--- SOURCE PASSAGE ---

Initially, we were asked to determine if the county could squeeze their access driveway into the vacated street half that belonged to them. Reality, however, landed us in a land-ownership puzzle.
The road to know where
The JES team started by performing a boundary survey. The goal was to determine the true width of roadway that the CCRMC had to work with.
The survey work revealed two important facts:
1. The full width of the vacated roadway was only 26 feet — not 40 feet. This meant the county only had 13 feet to work with. That is, until the second revelation:
2. The county actually owned all of the land, not half. The County Assessor maps showed one thing, but JES discovered some 30-something-year-old errors that proved the maps were wrong. Oops.
Gaining ground
With more than 20 years of experience working for governmental agencies, JES Engineering Owner/Principal Glen Lewis had seen many unusual city and county situations, including inadvertent mapping errors. From first-hand experience, Glen knew that when streets are vacated, it’s not unusual for misconceptions from long ago to generate an error that can go undetected indefinitely. The errors are often the byproduct of incorrect assumptions, inaccurate methods, and yesteryear’s lacking technology. Glen decided to investigate and make sure everything was tickety-boo. It wasn’t.

---

WORK TASK A – In the roadway survey passage, what was the full width of the vacated roadway?
WORK TASK B – Return the roadway survey passage between "Initially, we were" and "had to work with.", inclusive, word for word.
WORK TASK C – Carry the roadway survey passage forward, starting after its last sentence.

--- STUDY MATERIAL ---

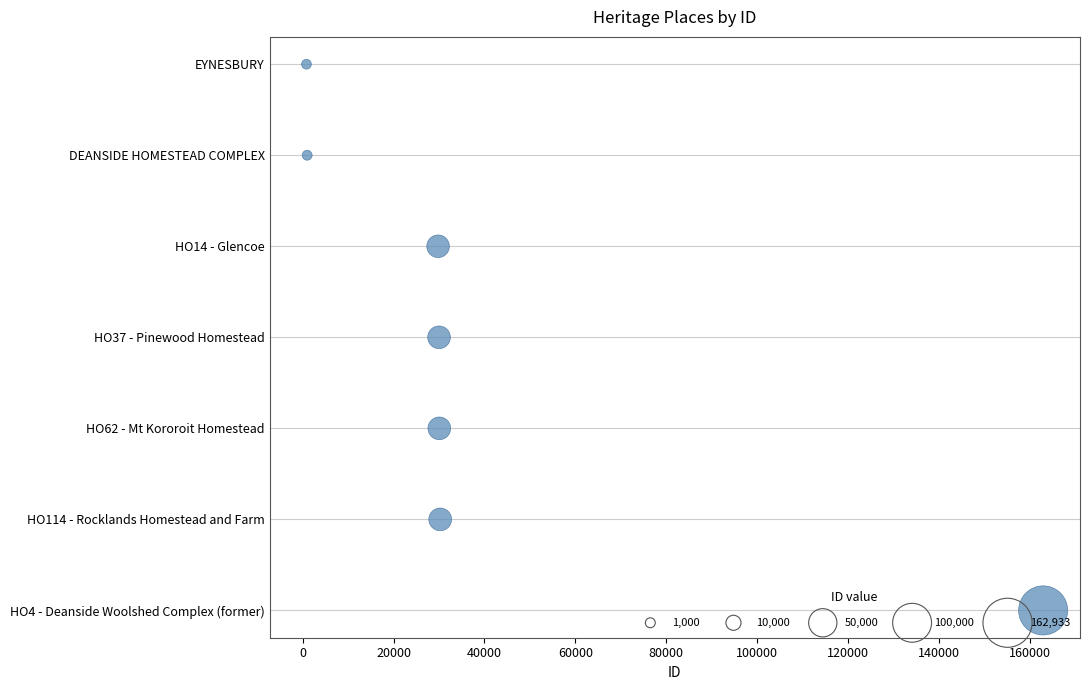

Approximately how many times larger is the value at 40000 compared to 60000?

0.8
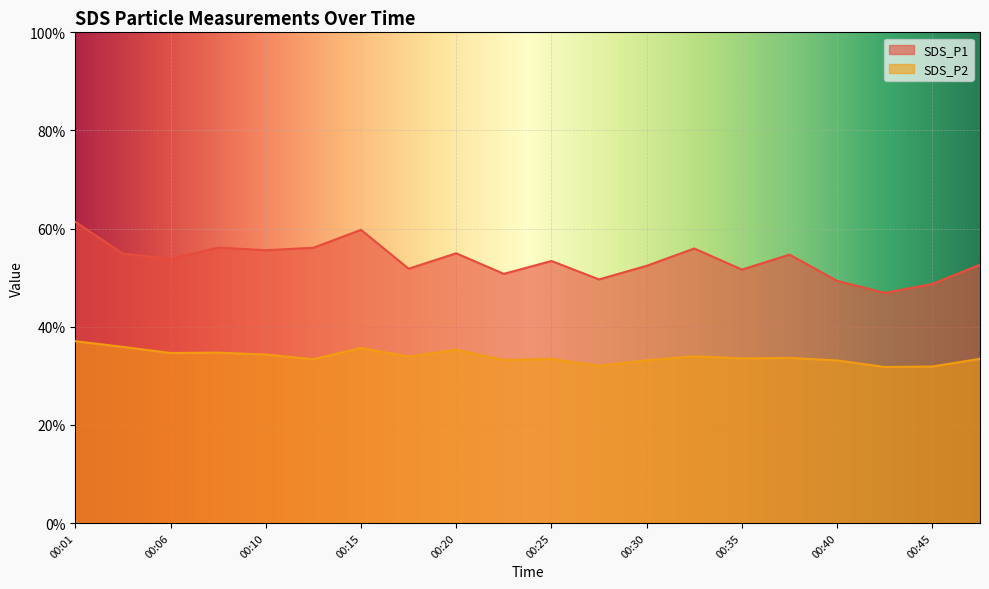

Reading left to right, list all the values displayed in this chart.

SDS_P1: 00:01=61.4	00:03=54.9	00:06=53.8	00:08=56.1	00:10=55.6	00:13=56.1	00:15=59.8	00:18=51.8	00:20=55.0	00:23=50.8	00:25=53.4	00:28=49.6	00:30=52.4	00:33=56.0	00:35=51.6	00:37=54.7	00:40=49.4	00:42=46.9	00:45=48.7	00:47=52.6
SDS_P2: 00:01=37.0	00:03=35.9	00:06=34.6	00:08=34.7	00:10=34.3	00:13=33.4	00:15=35.7	00:18=33.9	00:20=35.3	00:23=33.2	00:25=33.5	00:28=32.0	00:30=33.2	00:33=34.0	00:35=33.5	00:37=33.6	00:40=33.1	00:42=31.8	00:45=31.9	00:47=33.5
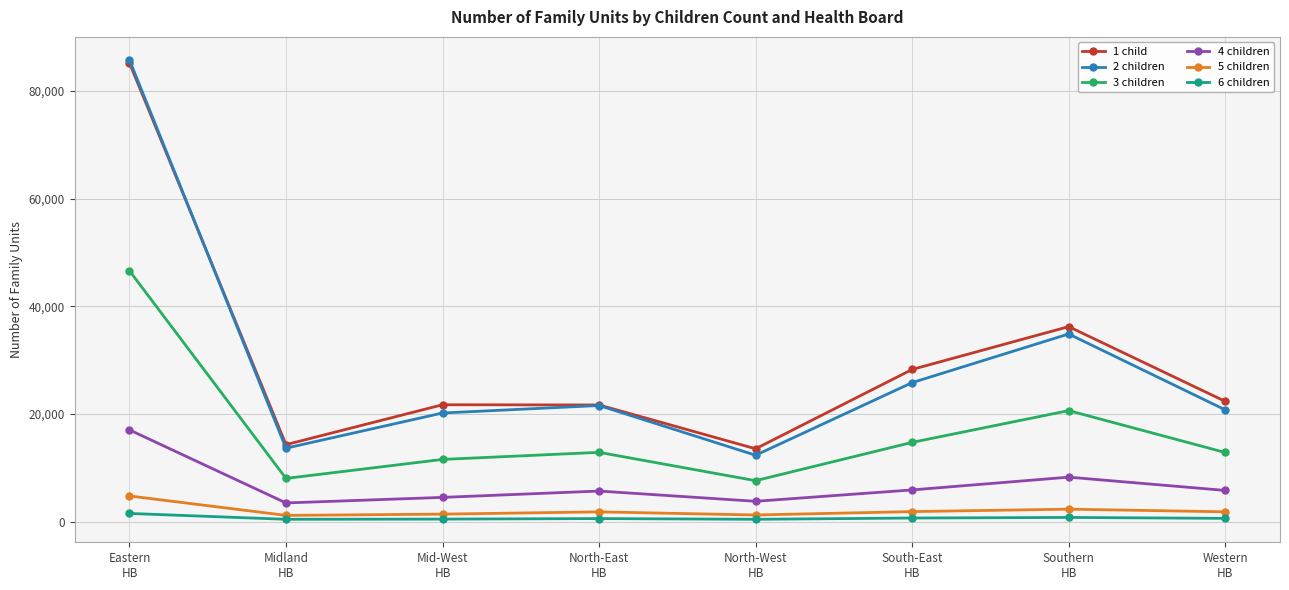

How many series are shown in this chart?

6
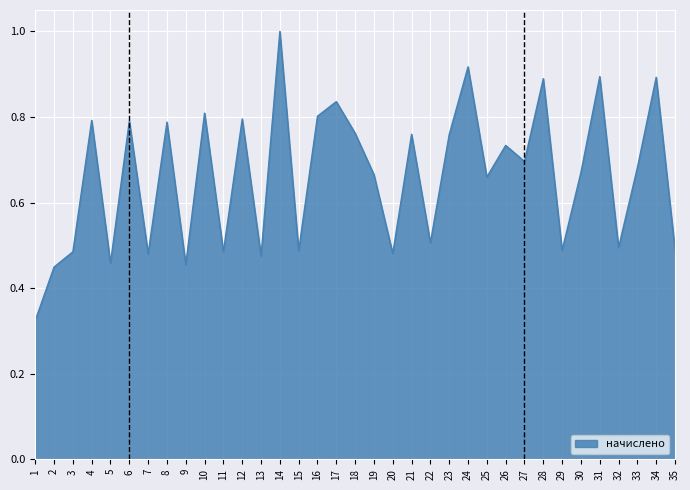

Does the chart display data point markers on the line(s)?

No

---

EXERCISE ANSWER A – It was only 26 feet, not 40 feet.

EXERCISE ANSWER B –
Initially, we were asked to determine if the county could squeeze their access driveway into the vacated street half that belonged to them. Reality, however, landed us in a land-ownership puzzle.
The road to know where
The JES team started by performing a boundary survey. The goal was to determine the true width of roadway that the CCRMC had to work with.

EXERCISE ANSWER C –
Land ownership disputes are sticky by nature, and the prospect of governmental red tape didn’t help matters. Having experienced these snafus before, however, the JES team knew where to start, who to contact, which forms to fill out, what meetings to hold, what the presentations should include, and how to quickly resolve the map mishap.
JES reached out to multiple county departments, surveyors, the property management company and others to explain the findings, reach consensus and approve the changes. We achieved the necessary consensus by enlisting the County Surveyors to review and approve our Record of Survey, and then filed it. We also convened a meeting with CCRMC, the County Assessor’s Office, and county right-of-way representatives to present our findings and answer questions.
Less is more
After following the process with the various parties and county departments, the maps were amended, and the land ownership was rightfully returned to CCRMC. And although the vacated strip of land ultimately turned out to be less than originally thought, the full width of 26 feet was sufficient to build the parking lot access. What’s more? The county didn’t need to spend a dime on the land. This alone saved our client tens of thousands of dollars.
In our work, accuracy doesn’t just count. It pays. And in this case, it also paved.